In another aspect, the disclosure provides a nucleic acid molecule comprises a promoter of the PVT1 gene operably linked to a heterologous nucleic acid sequence that encodes a cytotoxic protein or a protein that induces an immune response. In some embodiments, the PVT1 promoter comprises a nucleic acid sequence having at least 70% sequence identity to SEQ ID NO:1 (e.g., at least 70%, 75%, 80%, 85%, 90%, 91%, 92%, 93%, 94%, 95%, 96%, 97%, 98%, or 99% sequence identity to SEQ ID NO:1), or a complement thereof. In some embodiments, the promoter comprises 2 or more copies of the nucleic acid sequence having at least 70% sequence identity to SEQ ID NO:1, (e.g., at least 70%, 75%, 80%, 85%, 90%, 91%, 92%, 93%, 94%, 95%, 96%, 97%, 98%, or 99% sequence identity to SEQ ID NO:1), or a complement thereof.

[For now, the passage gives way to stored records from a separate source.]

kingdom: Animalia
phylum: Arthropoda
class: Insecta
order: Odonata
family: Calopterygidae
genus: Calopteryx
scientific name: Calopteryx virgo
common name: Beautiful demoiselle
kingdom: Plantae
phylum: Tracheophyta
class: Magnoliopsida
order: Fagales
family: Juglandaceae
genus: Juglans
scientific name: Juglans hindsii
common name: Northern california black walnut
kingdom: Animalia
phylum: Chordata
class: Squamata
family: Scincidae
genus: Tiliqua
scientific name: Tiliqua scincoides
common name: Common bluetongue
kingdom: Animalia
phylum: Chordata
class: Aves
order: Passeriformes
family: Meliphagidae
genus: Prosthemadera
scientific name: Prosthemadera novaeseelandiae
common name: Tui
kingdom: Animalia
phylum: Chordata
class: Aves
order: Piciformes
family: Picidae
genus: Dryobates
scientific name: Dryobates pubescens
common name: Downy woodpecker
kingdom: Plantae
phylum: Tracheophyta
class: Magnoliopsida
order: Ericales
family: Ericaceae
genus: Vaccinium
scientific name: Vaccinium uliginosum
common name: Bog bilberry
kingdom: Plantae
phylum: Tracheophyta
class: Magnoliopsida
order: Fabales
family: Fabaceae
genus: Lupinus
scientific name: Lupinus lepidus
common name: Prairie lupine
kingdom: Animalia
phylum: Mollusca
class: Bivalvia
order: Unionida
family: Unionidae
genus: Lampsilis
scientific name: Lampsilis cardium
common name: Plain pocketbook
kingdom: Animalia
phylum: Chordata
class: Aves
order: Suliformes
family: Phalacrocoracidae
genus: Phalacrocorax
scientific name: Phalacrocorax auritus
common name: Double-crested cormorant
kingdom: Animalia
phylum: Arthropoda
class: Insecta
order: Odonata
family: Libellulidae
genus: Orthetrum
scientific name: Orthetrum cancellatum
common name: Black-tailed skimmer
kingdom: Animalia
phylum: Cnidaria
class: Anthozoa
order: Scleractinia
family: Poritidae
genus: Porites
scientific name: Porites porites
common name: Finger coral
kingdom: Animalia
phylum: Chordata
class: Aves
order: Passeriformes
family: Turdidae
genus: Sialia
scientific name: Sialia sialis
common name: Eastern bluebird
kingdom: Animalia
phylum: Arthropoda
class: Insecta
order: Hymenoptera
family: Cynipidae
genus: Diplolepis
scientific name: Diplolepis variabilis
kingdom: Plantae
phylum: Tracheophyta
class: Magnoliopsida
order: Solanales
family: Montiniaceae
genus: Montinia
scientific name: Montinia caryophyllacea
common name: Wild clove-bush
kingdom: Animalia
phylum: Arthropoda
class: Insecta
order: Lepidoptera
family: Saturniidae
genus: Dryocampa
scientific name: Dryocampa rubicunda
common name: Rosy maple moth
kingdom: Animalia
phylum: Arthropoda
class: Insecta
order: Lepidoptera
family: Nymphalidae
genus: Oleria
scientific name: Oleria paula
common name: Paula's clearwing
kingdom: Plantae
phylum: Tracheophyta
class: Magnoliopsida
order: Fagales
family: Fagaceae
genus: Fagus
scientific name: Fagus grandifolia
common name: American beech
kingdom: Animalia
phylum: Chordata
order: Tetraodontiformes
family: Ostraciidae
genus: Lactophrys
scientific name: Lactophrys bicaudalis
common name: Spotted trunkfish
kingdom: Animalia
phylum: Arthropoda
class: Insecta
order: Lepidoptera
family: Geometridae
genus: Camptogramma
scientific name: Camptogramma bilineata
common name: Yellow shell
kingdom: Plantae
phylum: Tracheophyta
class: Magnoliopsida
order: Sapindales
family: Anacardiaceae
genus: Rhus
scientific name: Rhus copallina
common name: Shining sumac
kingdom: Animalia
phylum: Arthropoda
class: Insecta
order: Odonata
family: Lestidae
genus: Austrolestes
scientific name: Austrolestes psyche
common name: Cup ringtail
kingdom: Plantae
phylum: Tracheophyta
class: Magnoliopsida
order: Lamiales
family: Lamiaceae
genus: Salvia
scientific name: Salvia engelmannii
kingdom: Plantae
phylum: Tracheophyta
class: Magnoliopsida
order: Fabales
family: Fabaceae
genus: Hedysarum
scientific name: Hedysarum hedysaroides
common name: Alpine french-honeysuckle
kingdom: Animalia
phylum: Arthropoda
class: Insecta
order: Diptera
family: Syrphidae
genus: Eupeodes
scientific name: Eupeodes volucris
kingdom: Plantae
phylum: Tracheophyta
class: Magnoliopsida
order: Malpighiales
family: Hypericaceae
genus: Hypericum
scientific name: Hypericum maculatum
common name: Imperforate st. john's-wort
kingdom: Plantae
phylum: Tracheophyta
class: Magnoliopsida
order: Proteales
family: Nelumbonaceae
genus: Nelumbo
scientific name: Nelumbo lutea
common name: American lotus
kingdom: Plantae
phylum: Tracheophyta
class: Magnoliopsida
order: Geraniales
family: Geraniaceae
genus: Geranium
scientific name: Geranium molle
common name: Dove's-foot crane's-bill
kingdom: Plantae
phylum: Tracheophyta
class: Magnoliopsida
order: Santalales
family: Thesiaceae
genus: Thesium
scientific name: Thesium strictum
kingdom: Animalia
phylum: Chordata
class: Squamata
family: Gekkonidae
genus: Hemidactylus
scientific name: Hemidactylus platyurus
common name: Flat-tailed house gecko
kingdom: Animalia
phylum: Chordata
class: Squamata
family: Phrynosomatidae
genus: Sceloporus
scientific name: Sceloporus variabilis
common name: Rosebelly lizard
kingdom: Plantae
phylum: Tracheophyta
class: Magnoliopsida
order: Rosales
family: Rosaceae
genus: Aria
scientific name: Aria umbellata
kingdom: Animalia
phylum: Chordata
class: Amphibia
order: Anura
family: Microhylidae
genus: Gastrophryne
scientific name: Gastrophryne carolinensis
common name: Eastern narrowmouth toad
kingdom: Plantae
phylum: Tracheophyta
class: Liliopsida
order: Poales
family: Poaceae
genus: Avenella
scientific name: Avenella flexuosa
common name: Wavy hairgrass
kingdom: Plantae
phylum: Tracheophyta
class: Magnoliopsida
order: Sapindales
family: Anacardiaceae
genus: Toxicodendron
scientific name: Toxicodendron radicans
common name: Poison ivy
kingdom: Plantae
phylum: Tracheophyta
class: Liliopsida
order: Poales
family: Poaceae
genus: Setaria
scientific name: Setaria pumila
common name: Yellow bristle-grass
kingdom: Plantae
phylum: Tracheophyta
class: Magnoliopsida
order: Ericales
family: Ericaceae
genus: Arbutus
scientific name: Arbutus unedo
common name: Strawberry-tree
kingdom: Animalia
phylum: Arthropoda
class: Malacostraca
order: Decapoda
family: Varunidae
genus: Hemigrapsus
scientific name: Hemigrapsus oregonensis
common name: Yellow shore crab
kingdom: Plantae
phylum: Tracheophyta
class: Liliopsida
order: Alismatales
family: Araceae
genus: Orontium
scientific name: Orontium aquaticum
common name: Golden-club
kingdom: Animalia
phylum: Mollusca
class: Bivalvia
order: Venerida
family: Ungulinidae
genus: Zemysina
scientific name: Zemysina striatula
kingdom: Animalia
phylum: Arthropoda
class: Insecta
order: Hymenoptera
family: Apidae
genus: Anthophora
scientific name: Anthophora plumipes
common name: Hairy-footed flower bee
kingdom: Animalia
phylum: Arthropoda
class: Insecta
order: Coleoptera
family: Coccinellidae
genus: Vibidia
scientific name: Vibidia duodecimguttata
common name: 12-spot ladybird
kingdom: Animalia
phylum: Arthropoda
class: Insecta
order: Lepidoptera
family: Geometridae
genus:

In some embodiments, the cytotoxic protein kills cancer cells. In some embodiments, the cytotoxic protein is selected from a ribosome-inactivating protein, human Granzyme B (GZMB),exotoxin protein toxin fragment (PE35), a cytocidal dominant negative cyclin G1 gene, BH3-Interacting Domain Death Agonist (BID; UniProtKB-P55957), Bcl2-associated agonist of cell death (BAD; UniProtKB-Q92934), Bcl-2-like protein 11 (BCL2L11/BIM; UniProtKB-043521), caspase 3, TNF Superfamily Member 10 (TRAIL; UniProtKB-P50591), a secreted death receptor ligand, or a combination thereof. Examples of death receptor ligands include Tumor necrosis factor-a (TNF-α), Fas ligand (FasL), and tumor necrosis factor-related apoptosis-inducing ligand (TRAIL).

In some embodiments, the protein that induces an immune response induces a cytotoxic immune response against cancer cells or inhibits a regulatory T cell response. In some embodiments, the protein that induces a cytotoxic immune response against cancer cells is selected from a cytokine, a cytokine receptor, a chemokine, a chemokine receptor, or granulocyte-macrophage colony-stimulating factor (GM-CSF). In some embodiments, the cytokine is selected from IL-2, IL-4, IL-7, or IFN-gamma, and the chemokine is selected from CXCR3 ligands, CXCL9, CXCL10, CXCL11, CCL5, CXCL16, or CCL21.

In some embodiments, the protein that induces an immune response is selected from (a) an engineered IL2 (super IL2) that activates effector CD8+ T cells but not immunosuppressive regulatory T cells; (b) a transcription factor that upregulates antigen presentation of class I and class II major histocompatibility complexes; or (c) a programmable gene activator with paired guide RNAs to activate endogenous antigens. In some embodiments, the transcription factor that upregulates antigen presentation of class I and class II major histocompatibility complexes is NLR Family CARD Domain Containing 5 (NLRC5; UniProtKB-Q86WI3). In some embodiments, the transcription factor that upregulates antigen presentation of class I and class II major histocompatibility complexes is MHC class II transactivator (C2TA/CIITA; UniProtKB-P33076). In some embodiments, the programmable gene activator is CRISPRa.